Não se trata de dizer “Não, isso que você sente é muito feio, é muito mau, está proibido”. É preciso fazer algo com essas emoções que estão sentindo, sobretudo com o que consideramos tão negativo, essa raiva, essas vontades, essa agressividade tão forte. Com isso temos que fazer algo.

Não podemos educar uma criança que tem uma história de dor fingindo que ela é sempre feliz ou que está sempre contente. Essa criança que tem uma história de dor vai se comportar mal em classe porque ela não aguenta mais sustentar sua dor sozinha. Ele não precisa que alguém lhe diga “Seja simpático, comporte-se bem, seja bom”, ela precisa que alguém olhe para aquela dor e converse com ela.

O que o professor pode fazer na sala de aula?

O professor não é um terapeuta, nem psicólogo, mas ele trabalha com emoções, mesmo que não queira. Ele precisa lidar com as emoções das crianças e com suas próprias.

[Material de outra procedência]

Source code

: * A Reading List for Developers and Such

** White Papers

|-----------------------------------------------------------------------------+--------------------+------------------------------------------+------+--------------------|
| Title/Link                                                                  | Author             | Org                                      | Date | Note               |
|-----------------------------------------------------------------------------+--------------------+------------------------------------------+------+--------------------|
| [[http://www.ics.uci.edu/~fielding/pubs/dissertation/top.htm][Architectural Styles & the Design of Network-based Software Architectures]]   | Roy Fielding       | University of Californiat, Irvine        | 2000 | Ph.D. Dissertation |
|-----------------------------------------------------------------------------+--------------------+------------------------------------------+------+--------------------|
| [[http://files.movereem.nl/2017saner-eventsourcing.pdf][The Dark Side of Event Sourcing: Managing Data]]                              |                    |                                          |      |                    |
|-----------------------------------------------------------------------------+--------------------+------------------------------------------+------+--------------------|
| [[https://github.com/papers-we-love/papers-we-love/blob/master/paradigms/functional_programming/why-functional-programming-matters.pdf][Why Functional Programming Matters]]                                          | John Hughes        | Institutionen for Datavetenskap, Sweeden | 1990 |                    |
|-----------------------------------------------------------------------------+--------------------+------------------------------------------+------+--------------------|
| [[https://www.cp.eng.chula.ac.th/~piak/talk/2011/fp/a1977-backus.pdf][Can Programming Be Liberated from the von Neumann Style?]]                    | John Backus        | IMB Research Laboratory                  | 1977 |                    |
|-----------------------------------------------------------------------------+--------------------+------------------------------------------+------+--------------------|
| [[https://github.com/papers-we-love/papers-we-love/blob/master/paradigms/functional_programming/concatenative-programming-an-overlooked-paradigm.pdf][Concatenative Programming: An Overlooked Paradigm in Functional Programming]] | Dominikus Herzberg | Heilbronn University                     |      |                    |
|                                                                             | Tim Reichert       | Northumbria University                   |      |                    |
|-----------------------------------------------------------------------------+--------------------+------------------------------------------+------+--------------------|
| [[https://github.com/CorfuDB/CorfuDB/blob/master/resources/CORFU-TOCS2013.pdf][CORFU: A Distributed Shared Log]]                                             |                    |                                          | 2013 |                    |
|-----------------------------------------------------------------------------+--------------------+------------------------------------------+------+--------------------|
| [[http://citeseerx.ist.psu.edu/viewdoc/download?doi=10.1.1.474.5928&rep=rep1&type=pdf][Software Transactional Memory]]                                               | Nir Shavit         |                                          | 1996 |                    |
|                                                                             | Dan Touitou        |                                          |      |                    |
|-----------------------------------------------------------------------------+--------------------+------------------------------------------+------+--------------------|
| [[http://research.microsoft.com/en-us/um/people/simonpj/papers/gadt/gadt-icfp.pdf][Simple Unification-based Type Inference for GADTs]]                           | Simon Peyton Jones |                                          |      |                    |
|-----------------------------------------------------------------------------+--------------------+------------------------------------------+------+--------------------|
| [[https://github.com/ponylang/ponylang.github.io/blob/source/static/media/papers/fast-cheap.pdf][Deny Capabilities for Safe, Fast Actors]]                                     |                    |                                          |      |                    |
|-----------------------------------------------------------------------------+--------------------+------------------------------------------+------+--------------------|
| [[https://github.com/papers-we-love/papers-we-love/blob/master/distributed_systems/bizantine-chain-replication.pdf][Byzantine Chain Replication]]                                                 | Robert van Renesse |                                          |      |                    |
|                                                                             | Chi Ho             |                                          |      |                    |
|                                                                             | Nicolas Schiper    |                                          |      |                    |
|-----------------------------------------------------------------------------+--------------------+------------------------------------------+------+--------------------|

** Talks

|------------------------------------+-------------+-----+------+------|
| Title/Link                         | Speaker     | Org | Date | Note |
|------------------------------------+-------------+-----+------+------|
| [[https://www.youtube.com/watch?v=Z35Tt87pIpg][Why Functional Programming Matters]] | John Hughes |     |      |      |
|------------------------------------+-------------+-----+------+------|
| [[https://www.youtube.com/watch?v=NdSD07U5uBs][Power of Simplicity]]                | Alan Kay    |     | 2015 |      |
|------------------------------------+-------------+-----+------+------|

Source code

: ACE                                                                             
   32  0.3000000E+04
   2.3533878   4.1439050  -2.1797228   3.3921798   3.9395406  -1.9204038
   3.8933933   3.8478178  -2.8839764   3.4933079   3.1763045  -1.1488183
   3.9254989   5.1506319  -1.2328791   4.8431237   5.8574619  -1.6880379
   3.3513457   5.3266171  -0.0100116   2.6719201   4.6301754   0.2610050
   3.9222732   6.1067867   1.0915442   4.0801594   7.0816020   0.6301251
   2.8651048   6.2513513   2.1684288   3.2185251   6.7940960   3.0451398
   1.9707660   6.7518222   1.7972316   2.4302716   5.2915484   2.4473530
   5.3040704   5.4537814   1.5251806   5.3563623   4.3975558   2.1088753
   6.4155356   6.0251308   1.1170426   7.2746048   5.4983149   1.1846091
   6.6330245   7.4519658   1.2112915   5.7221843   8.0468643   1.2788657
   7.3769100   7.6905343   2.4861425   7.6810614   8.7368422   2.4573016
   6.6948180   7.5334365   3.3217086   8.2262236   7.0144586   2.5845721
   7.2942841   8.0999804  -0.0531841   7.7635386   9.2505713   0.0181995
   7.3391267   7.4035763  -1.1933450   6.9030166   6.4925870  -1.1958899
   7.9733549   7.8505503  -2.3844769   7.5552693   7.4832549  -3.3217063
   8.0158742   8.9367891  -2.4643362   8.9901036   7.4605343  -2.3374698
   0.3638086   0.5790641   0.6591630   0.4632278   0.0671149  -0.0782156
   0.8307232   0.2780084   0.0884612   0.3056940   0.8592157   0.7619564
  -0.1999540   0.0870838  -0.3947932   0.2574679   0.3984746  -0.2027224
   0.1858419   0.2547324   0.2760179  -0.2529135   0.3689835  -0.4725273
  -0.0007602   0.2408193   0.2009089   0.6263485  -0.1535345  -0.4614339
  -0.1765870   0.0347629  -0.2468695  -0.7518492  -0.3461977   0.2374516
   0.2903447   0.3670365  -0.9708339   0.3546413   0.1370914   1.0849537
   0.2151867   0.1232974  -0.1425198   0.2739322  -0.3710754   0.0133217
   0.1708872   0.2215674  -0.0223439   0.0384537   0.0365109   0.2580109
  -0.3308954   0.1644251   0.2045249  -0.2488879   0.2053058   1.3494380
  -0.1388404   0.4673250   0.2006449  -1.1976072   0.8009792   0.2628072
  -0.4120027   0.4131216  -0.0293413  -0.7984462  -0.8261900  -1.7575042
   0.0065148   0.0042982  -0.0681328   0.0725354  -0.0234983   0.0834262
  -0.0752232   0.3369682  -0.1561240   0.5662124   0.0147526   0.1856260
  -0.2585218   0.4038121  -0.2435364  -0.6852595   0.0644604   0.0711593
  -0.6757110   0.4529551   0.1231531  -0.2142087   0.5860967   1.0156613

O professor não é um robô, que entra na classe escondendo tudo o que sente, é impossível, somos humanos.

O que podemos fazer? Pelo menos ajudar as crianças a se expressar. O professor também pode fazer com que a aula seja um espaço emocionalmente seguro, no qual as crianças se conheçam e se respeitem, criando vínculos entre si. A escola pode fazer com que as crianças sejam capazes de confiar que um igual pode ser alguém que pode ajudá-los.

Se você educa seus alunos para que, por exemplo, só tenham bons resultados em inglês, e só tenham isso na cabeça, é muito difícil que essas duas pessoas se vinculem de alguma maneira. Você pode ser muito melhor do que eu em inglês, eu sempre tiro notas baixas e você notas altas, então você vai ter mais confiança do que eu nessa disciplina. O ideal seria que alguém nos dissesse que somos iguais. Eu tenho uma experiência com inglês, você tem outra, eu tenho uma experiência com a minha família, com a minha dor, a minha tristeza, e você tem outra, mas somos duas meninas iguais. Merecemos ter nos encontrado e nos conhecido.

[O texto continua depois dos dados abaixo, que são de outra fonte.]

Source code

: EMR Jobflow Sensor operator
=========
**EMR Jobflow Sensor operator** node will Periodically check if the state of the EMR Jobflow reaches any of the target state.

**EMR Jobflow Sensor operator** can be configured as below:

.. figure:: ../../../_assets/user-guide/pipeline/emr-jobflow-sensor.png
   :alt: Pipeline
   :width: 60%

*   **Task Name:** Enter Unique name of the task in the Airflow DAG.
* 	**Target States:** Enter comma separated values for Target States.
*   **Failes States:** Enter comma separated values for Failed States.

Eu acho que é aí que a escola está falhando, pelo menos na Espanha. Não potencializa muito as capacidades do aluno de se relacionar, e acredito que deveríamos apostar nisso: na importância de estabelecer relações de comunicação entre iguais. 

Os professores brasileiros têm muito medo de contar histórias para as crianças que sejam tristes, que dêe medo, tenham temas polêmicos ou personagens com características negativas. Qual é o seu conselho para eles?

Eu entendo que, muitas vezes, os adultos têm dificuldades porque também têm suas feridas. Digamos que eu tivesse sido abandonada pelos meus pais e isso me provocou muita dor. Hoje sou professora, trabalho com Educação, e vejo um livro sobre abandono. Para mim, será muito difícil ler esse livro, pois vai jogar sal na minha ferida e fazer com que eu tenha de me conectar com esse sentimento. Se eu não tenho isso elaborado dentro de mim, falar do abandono vai ser muito doloroso. Mas veja o que acontece: há muitas crianças abandonadas, como eu, na sala de aula. Como adulta, tenho a responsabilidade de transformar isso em algo emocionalmente nutritivo, que me cure, para depois acompanhar outras crianças abandonadas.

Eu serei uma acompanhante muito melhor dessas crianças abandonadas se olhar para o meu próprio abandono. Então, é natural que tenhamos medo, mas quanto mais cuidamos de nós mesmos, mais nos curarmos, melhor poderemos acompanhar emocionalmente as nossas crianças.